* BRIEF *
List every line of the material below that contains the word "vous". Case counts.

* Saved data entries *
/---

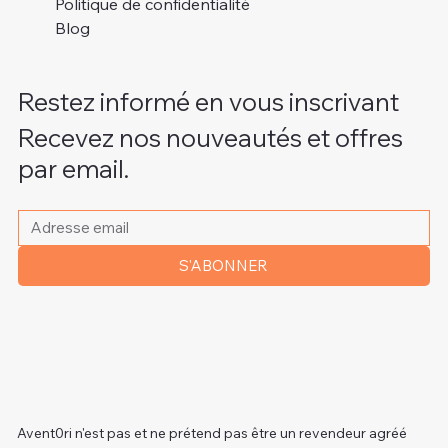
Politique de confidentialité
Blog
Restez informé en vous inscrivant
Recevez nos nouveautés et offres
par email.
Veuillez indiquer votre adresse e-mail
*
S'ABONNER
Avent0ri n'est pas et ne prétend pas être un revendeur agréé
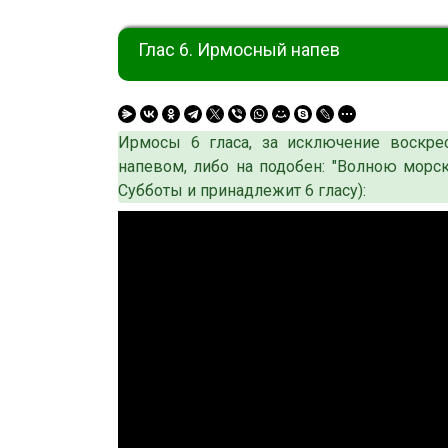
Глас 6. Ирмосный напев
Ирмосы 6 гласа, за исключение воскре
напевом, либо на подобен: "Волною морс
Субботы и принадлежит 6 гласу):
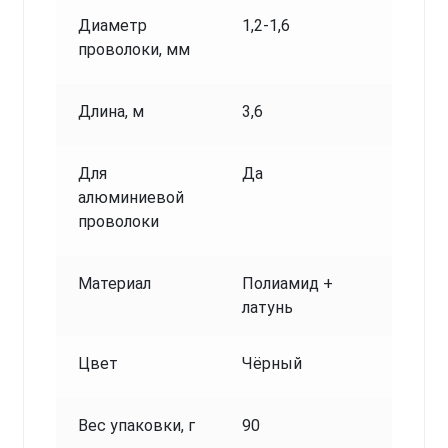
Диаметр
1,2-1,6
проволоки, мм
Длина, м
3,6
Для
Да
алюминиевой
проволоки
Материал
Полиамид +
латунь
Цвет
Чёрный
Вес упаковки, г
90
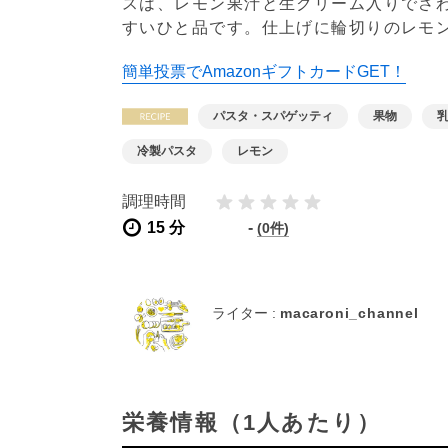
スは、レモン果汁と生クリーム入りでさ
すいひと品です。仕上げに輪切りのレモ
簡単投票でAmazonギフトカードGET！
パスタ・スパゲッティ
果物
冷製パスタ
レモン
調理時間
15 分
-
(0件)
ライター :
macaroni_channel
栄養情報（1人あたり）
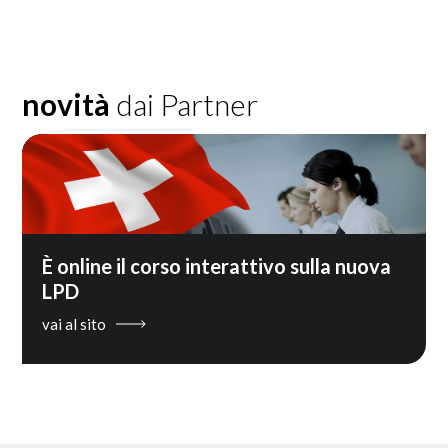
novità
dai Partner
È online il corso interattivo sulla nuova
LPD
vai al sito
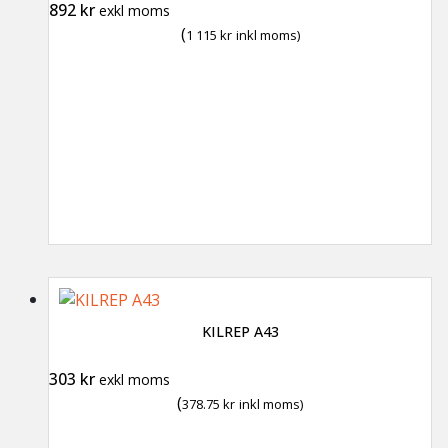
892
kr
exkl moms
(
1 115
kr
inkl moms)
KILREP A43
303
kr
exkl moms
(
378.75
kr
inkl moms)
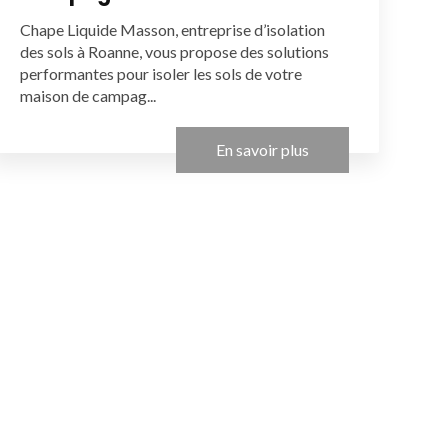
Chape Liquide Masson, entreprise d’isolation
des sols à Roanne, vous propose des solutions
performantes pour isoler les sols de votre
maison de campag...
En savoir plus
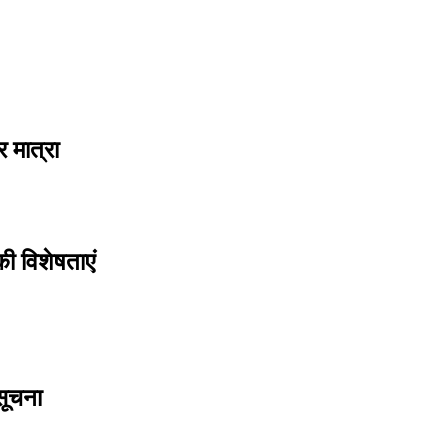
 मात्रा
ी विशेषताएं
सूचना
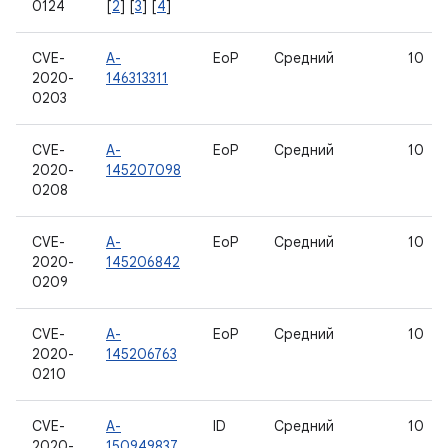
0124
[
2
] [
3
] [
4
]
CVE-
A-
EoP
Средний
10
2020-
146313311
0203
CVE-
A-
EoP
Средний
10
2020-
145207098
0208
CVE-
A-
EoP
Средний
10
2020-
145206842
0209
CVE-
A-
EoP
Средний
10
2020-
145206763
0210
CVE-
A-
ID
Средний
10
2020-
150949837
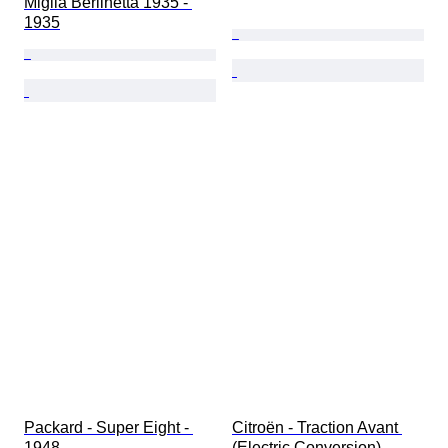
Miglia Berlinetta 1935 - 
1935
Packard - Super Eight - 
Citroën - Traction Avant 
1948
(Electric Conversion) - 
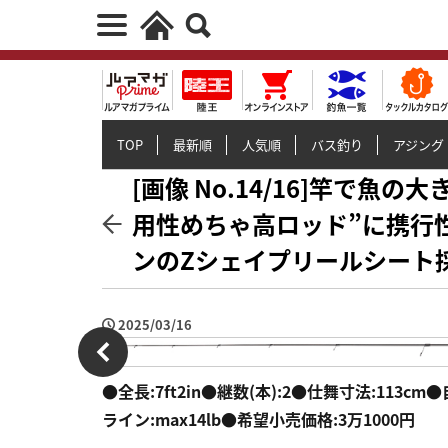
TOP
最新順
人気順
バス釣り
アジング
[画像 No.14/16]竿で魚
用性めちゃ高ロッド”に携行
ンのZシェイプリールシート
2025/03/16
●全長:7ft2in●継数(本):2●仕舞寸法:113cm
ライン:max14lb●希望小売価格:3万1000円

\---

* YOUR RESPONSE *
Restez informé en vous inscrivant
des sols à Roanne, vous propose des solutions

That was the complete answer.